> Consignes:
1 – Les affirmations (a), (b) et (c) concordent-elles avec le texte sur Ya’akov ? Répondez par oui ou par non et citez à l’identique les mots du texte qui tranchent.
(a) Après la mort de Ya’akov et de ses fils, les Enfants d’Israël durent travailler chez les Egyptiens.
(b) Ya’akov a révélé la fin des temps à ses enfants.
(c) Ya’akov voyait de la crainte sur le visage de ses enfants et de ses petits-enfants.
2 – Rédigez la suite du texte sur Ya’akov en reprenant après sa dernière phrase.

> Texte à examiner:
□ □ □ □ □
En fait, tant que Ya’akov était vivant, son statut les protégeait. Son influence était bénéfique et il soutenait leur moral, mais après sa mort et la mort de ses fils, les Enfants d’Israël ressentirent un manque, ils durent travailler chez les Egyptiens pour assurer leur subsistance, et «l’esclavage et l’exil commencèrent» (Chemoth Rabah 1:4; Yalkout Chimoni Chemoth 1).

A la fin de sa vie, Ya’akov a senti et prévu l’esclavage de ses enfants car il voyait sur le visage de ses enfants et de ses petits-enfants cette expression de crainte quant à leur avenir. Il désirait leur révéler la fin des temps pour les encourager en leur faisant savoir que cette situation prendrait fin. Mais il en fut empêché et c’est pourquoi cette section est «fermée» dès son début.
□ □ □ □ □
> Textes extraits page par page:
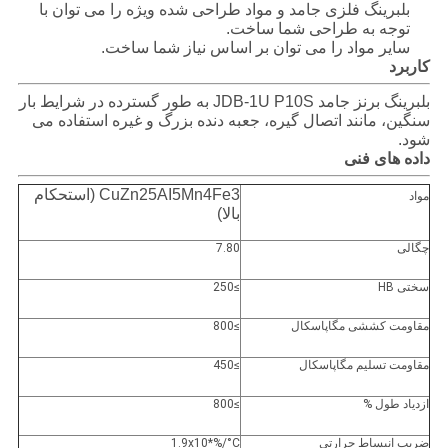
بلبرینگ فلزی جامد و مواد طراحی شده ویژه را می توان با
توجه به طراحی شما ساخت.
سایر مواد را می توان بر اساس نیاز شما ساخت.
کاربرد
بلبرینگ برنز جامد JDB-1U P10S به طور گسترده در شرایط بار
سنگین، مانند اتصال گیره، جعبه دنده بزرگ و غیره استفاده می
شود.
داده های فنی
CuZn25AI5Mn4Fe3 (استحکام
مواد
بالا)
چگالی
7.80
سختی HB
≥250
مقاومت کششی مگاپاسکال
≥800
مقاومت تسلیم مگاپاسکال
≥450
ازدیاد طول %
≥800
ضریب انبساط حرارتی
1.9x10*%/°C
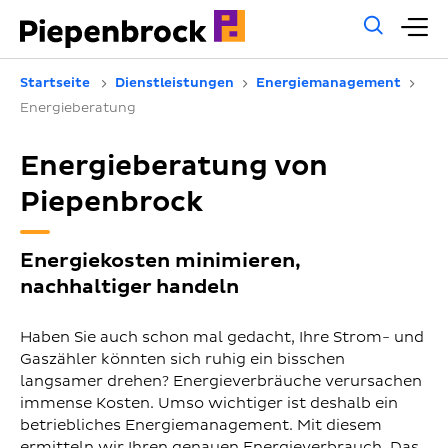
Allg
H
Such
Startseite
Dienstleistungen
Energiemanagement
Energieberatung
Energieberatung von
Piepenbrock
Energiekosten minimieren,
nachhaltiger handeln
Haben Sie auch schon mal gedacht, Ihre Strom- und
Gaszähler könnten sich ruhig ein bisschen
langsamer drehen? Energieverbräuche verursachen
immense Kosten. Umso wichtiger ist deshalb ein
betriebliches Energiemanagement. Mit diesem
ermitteln wir Ihren genauen Energieverbrauch. Das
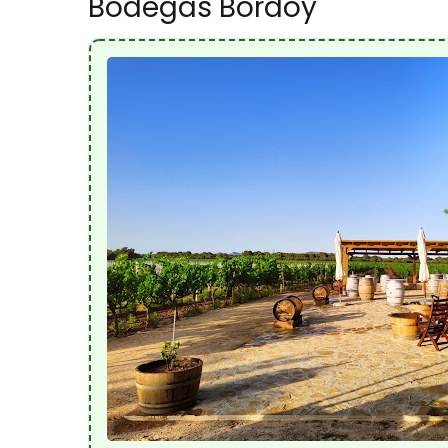
Bodegas Bordoy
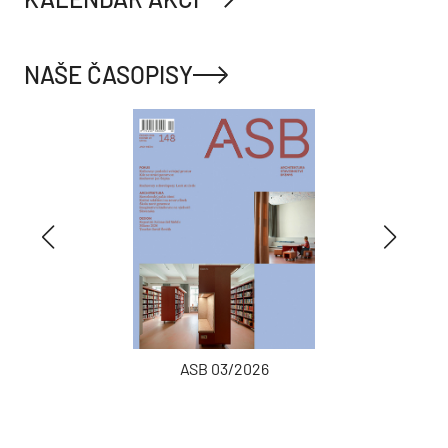
NAŠE ČASOPISY
ASB 03/2026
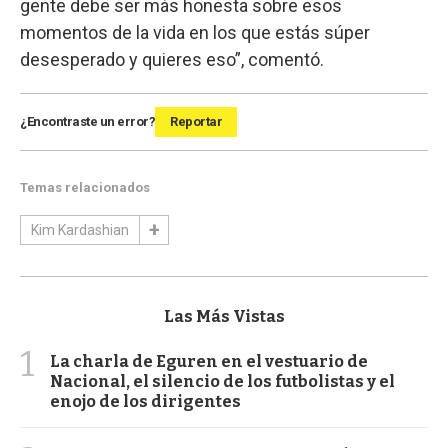
gente debe ser más honesta sobre esos
momentos de la vida en los que estás súper
desesperado y quieres eso”, comentó.
¿Encontraste un error?
Reportar
Temas relacionados
Kim Kardashian
Las Más Vistas
1
La charla de Eguren en el vestuario de
Nacional, el silencio de los futbolistas y el
enojo de los dirigentes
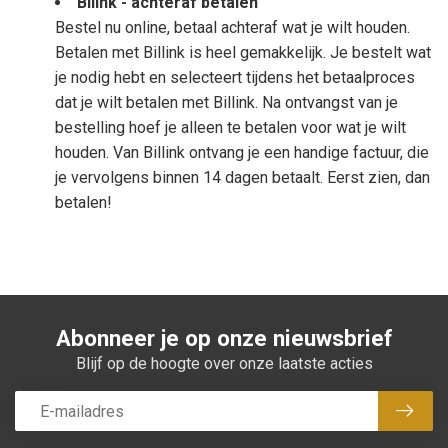
Bilink - achteraf betalen
Bestel nu online, betaal achteraf wat je wilt houden.
Betalen met Billink is heel gemakkelijk. Je bestelt wat
je nodig hebt en selecteert tijdens het betaalproces
dat je wilt betalen met Billink. Na ontvangst van je
bestelling hoef je alleen te betalen voor wat je wilt
houden. Van Billink ontvang je een handige factuur, die
je vervolgens binnen 14 dagen betaalt. Eerst zien, dan
betalen!
Abonneer je op onze nieuwsbrief
Blijf op de hoogte over onze laatste acties
Abon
□ □ □ □ □
> Réponses par consigne:
1 –
(a) Oui : « ils durent travailler chez les Egyptiens pour assurer leur subsistance »
(b) Non : « Mais il en fut empêché »
(c) Oui : « il voyait sur le visage de ses enfants et de ses petits-enfants cette expression de crainte quant à leur avenir »

2 –
Malgré tout, cette situation a quelque chose de positif. La Torah spécifie que Ya’akov vécut en terre d’Egypte pendant dix-sept ans, valeur numérique du mot Tov, bon, qui symbolise la Torah comme il est dit (Michley 4:2): «Je vous ai donné de bonnes leçons, n’abandonnez pas mon enseignement» et (Avoth 6:3): «Il n’est de bon que la Torah» . C’est justement en Egypte que Ya’akov mena une vie pleine de Torah. Il ne faut pas en conclure que Ya’akov se soit installé dans le confort en Egypte, puisque D. ne laisse pas les Justes vivre dans le confort en ce monde mais Il leur réserve leur récompense dans le monde à Venir (Béréchith Rabah 84:3).

Mais c’est justement en Egypte que Ya’akov a connu un peu de repos et cette époque est considérée comme la meilleure de sa vie: en effet il y servait D. de toutes ses forces, et ces années-là furent des années où lui et ses enfants étaient réunis. Les Enfants d’Israël «s’installèrent en Egypte» (dans la Torah), «ils y crûrent» (en compréhension), «s’y multiplièrent» (par la discipline). L’enseignement de Ya’akov continuait à se propager et il n’y avait pas à craindre les effets de l’exil.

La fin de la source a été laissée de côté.